ナイジェリアでは主食のお米、トウモロコシの粉、ヤムイモなどを、ついて蒸かしたり、揚げたりしたものに、シチューやソースを合わせます。写真はお米の粉を蒸して揚げたものと、ヤギ肉のシチュー。主食のほうを小さくちぎって、シチューにつけて食べます。
だから、お米など主食をシチューやソースなしに食べることはありえません。そういえば日本に研修に行ったスタッフが、日本食で信じられないのが、シチューなしにお米がでてくることだと言ってたなあ。
だから、ふりかけは彼らの食生活には合わないと思う。
ナイジェリアは北部と南部で料理も違います。南部出身のスタッフがカノに出張するときは食べ物がないと大変でした。日本に研修に行ったスタッフの中には、パンと果物しか口にしなくなった人もいたし、、、
ちなみに、その翌年からは日本研修組はヤムイモの粉やトウモロコシの粉を持って行ったそうですが。

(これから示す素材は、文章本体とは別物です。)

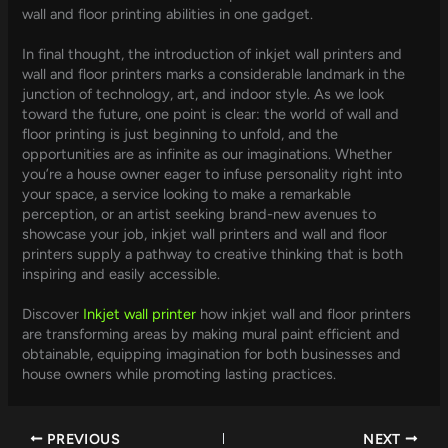
wall and floor printing abilities in one gadget.
In final thought, the introduction of inkjet wall printers and
wall and floor printers marks a considerable landmark in the
junction of technology, art, and indoor style. As we look
toward the future, one point is clear: the world of wall and
floor printing is just beginning to unfold, and the
opportunities are as infinite as our imaginations. Whether
you’re a house owner eager to infuse personality right into
your space, a service looking to make a remarkable
perception, or an artist seeking brand-new avenues to
showcase your job, inkjet wall printers and wall and floor
printers supply a pathway to creative thinking that is both
inspiring and easily accessible.
Discover
Inkjet wall printer
how inkjet wall and floor printers
are transforming areas by making mural paint efficient and
obtainable, equipping imagination for both businesses and
house owners while promoting lasting practices.
PREVIOUS
NEXT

食生活を変えるのは難しいと思う。食には頑固な人たちですから。
外から入ってきて定着したものって、すっかり固有名詞になっている「マギー」くらいでしょうか、、
だけど、「ふりかけ」がナイジェリアには合わないであろうことは、ちょっとナイジェリアに滞在して現地の生活を見る気があれば分かると思う。
そうそう、でも心優しい女性センターの生徒たちは、「売れると思う」と答えたそうです。。。。